The presence of outliers, i.e. observations with "untypical" values, can heavliy influence our regression results. An important step in statistical analysis is therefore to investigate the presence of potential outliers.

In the simple regression model that we estimated first (i.e., `mpg ~ horsepower`), we saw that the model consistently underpredicted `mpg` at high levels of actual `mpg`. Could this be caused by some car models having untypical/extreme levels of horsepower?

Import `mpg.xlsx` and explore the presence of extreme values of horsepower in the data and its effect on the simple regression model (`mpg ~ horsepower`).

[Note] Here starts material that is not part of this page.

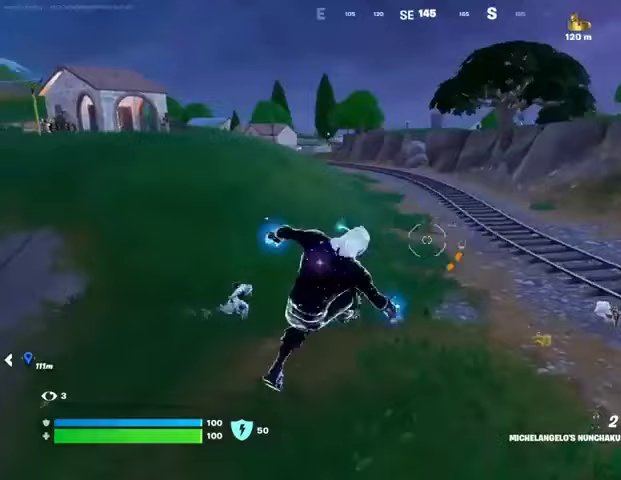
{"buttons": [], "left_stick": "up", "right_stick": "up-right", "events": [[233, "R1", "down"], [233, "left_stick", "up"], [233, "right_stick", "up-right"], [300, "R1", "up"]]}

1. Check for outliers in `horsepower`. Present any descriptive and/or graphical analysis that you see fit.


2. Explore how much dropping a single observation, i.e. car model, from the data affects the estimated coefficient on `horsepower`:

    a. Create a function called `get_beta` that estimates a simple regression model and returns the beta coefficient for the explanatory/independent variable. The function should take three inputs: `df` (the dataset), `dep` (column name of the dependent variable) and `indep` (column name for the independent variable). 
    
    b. Ceate a `for` loop where you in each iteration drop an observation from the data and use `get_beta` to retrieve the beta coefficient from that model. Note that in the first iteration you should drop the first observation from the data. In the second iteration you should keep the first observation but drop the second observation. In the third iteration you should keep the first and second observations, but drop the third one, and so on...
    
    c. Show a histogram of the estimated beta coefficients. What is your verdict? Does it seem that the estimated coefficient on `horsepower` is affected by the presence of outliers?




In [10]:
import pandas as pd

# load df
df_mpg = pd.read_excel("data/mpg.xlsx")


In [None]:
##  Descriptive statistics

import matplotlib.pyplot as plt
import numpy as np
horsepower_stats = df_mpg['horsepower'].describe()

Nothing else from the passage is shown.